3-Burjuva seçimler neticesinde oluşturulan parlamentonun biçimsel bir görüntüden ibaret olduğunu, devlet ve yönetiminin komprador tekelci sermayeye ait olup bunların sömürü, talan egemenliğinin çıkarlarına tabi işlediğini, bu özde biçimlenip işlediğini biliyoruz. Devlet ve iktidarın komprador tekelci sınıfların baskı ve egemenlik aracı olduğunu biliyor, seçimler ve parlamentonun bu devlet ve hâkim sınıfların gerici çıkarları doğrultusunda rol üstlendiğine kesinlikle iknayız. Seçimlerle ve dolayısıyla parlamentoda halkın hangi burjuva klik tarafından sömürüleceği, ezilip baskı altına tutulacağına karar verildiğine inanıyoruz.
4-Seçimlere katılma politikamızı bu vb. temel anlayışlarımız temelinde tamamen taktiksel bir yaklaşım-taktik bir siyaset niteliğinde ele alıyoruz. Parlamentoya girme siyasetimizi de tamamen bu taktik yaklaşım ekseninde, taktiksel bir siyaset olarak ele alıyoruz. Parlamento ve seçimlere dönük politikalarımız, stratejik değerlendirme ve siyasetimize bağlı olarak tamamen taktik politika ve siyasetlerdir.

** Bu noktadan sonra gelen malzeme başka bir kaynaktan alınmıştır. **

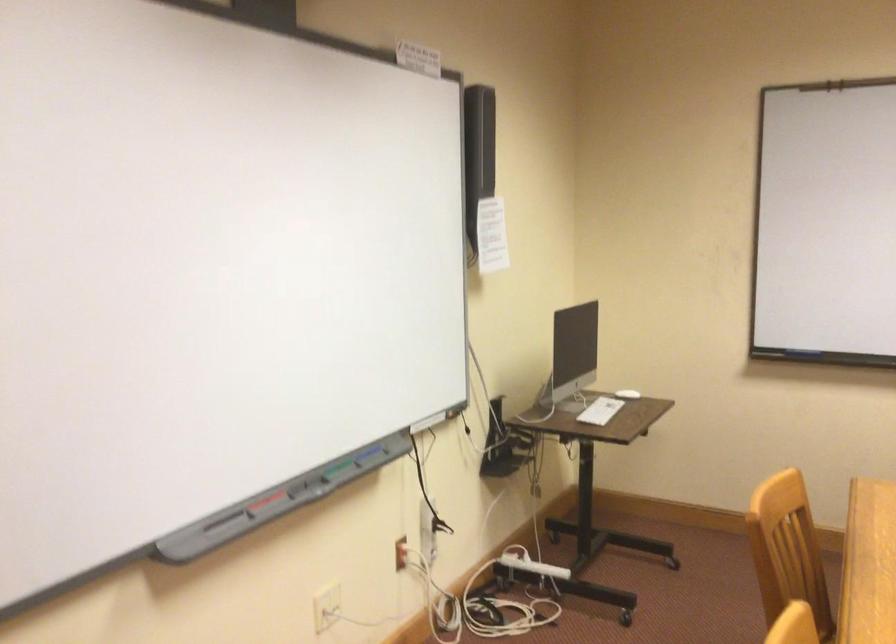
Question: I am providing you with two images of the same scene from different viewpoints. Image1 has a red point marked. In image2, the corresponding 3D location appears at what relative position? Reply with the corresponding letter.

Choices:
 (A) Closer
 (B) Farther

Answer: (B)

Parlamento ve seçimlere dönük anlayış ve yaklaşımımız taktik siyaset olduğu gibi, bu mekanizmaları stratejik olarak gerici-faşist değerlendiriyor, bunlara dönük siyasetimizi stratejik değerde ele almıyoruz. Stratejik anlayış ve yaklaşımımız bu mekanizma ve kurumların komprador tekelci sınıflara ait halk düşmanı, gerici-faşist mekanizma ve kurumlar olduğu şeklindedir. Buna rağmen seçimlere girme veya parlamentoya girme şeklindeki siyasetimizi buralardan devrim adına yararlanma temelinde tamamen taktiksel düzeyde ele alıyoruz.

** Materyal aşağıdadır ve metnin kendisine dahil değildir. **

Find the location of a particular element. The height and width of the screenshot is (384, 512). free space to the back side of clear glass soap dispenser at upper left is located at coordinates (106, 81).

5-Seçimler siyasetimiz stratejik siyaset değil, anlaşılır kesinlikte taktik bir siyasettir. Stratejik yaklaşımımız burjuva seçimleri, parlamentoyu ve bütün gerici kurum-kuruluşları devlet makinesiyle birlikte, başta egemen gericilik ve gerici sınıflar olmak üzere tüm gericiliği devrimci tarzda tasfiye etmeyi öngörmektedir. Taktik siyasetimiz bu stratejik hedef doğrultusunda kullanabileceğimiz bütün mücadele araç ve biçimlerini devrimin yararına kullanma zeminine oturmaktadır. İlke ve amaçlarımıza ters olmadığı müddetçe bütün mücadele biçimlerini kullanmaktan imtina etmeyiz anlayışı taktik siyasetimizin temel dayanağı-kaynağıdır. Kitlelerin örgütlenmesi ve onlarla birleşilmesi hedefi temelinde, kitlelerin yoğun olarak bulunduğu en gerici kurumlarda bile örgütlenmeyi reddetmeyen yaklaşım, taktik siyasetimizin dayanağıdır.
6-Biz devrimin yararına olan, mücadele ve örgütlenmemize katkı sunup ilke ve amaçlarımızla çatışmayan her mücadele ve örgütlenme olanağından yararlanmaya çalışıyor, taktik siyasetimizi bu bilinç ve kaygıyla biçimlendirip yürütüyoruz. Kullanabileceğimiz bir tek silahı elimizin tersiyle itme hakkına sahip olmadığımızı düşünüyoruz. Devrime ve halka karşı sorumluluk, halkın ve devrimin yararına olup ona hizmet eden her olanağın değerlendirilmesini gerektirir. Biz bunu yapıyoruz, yapacağız!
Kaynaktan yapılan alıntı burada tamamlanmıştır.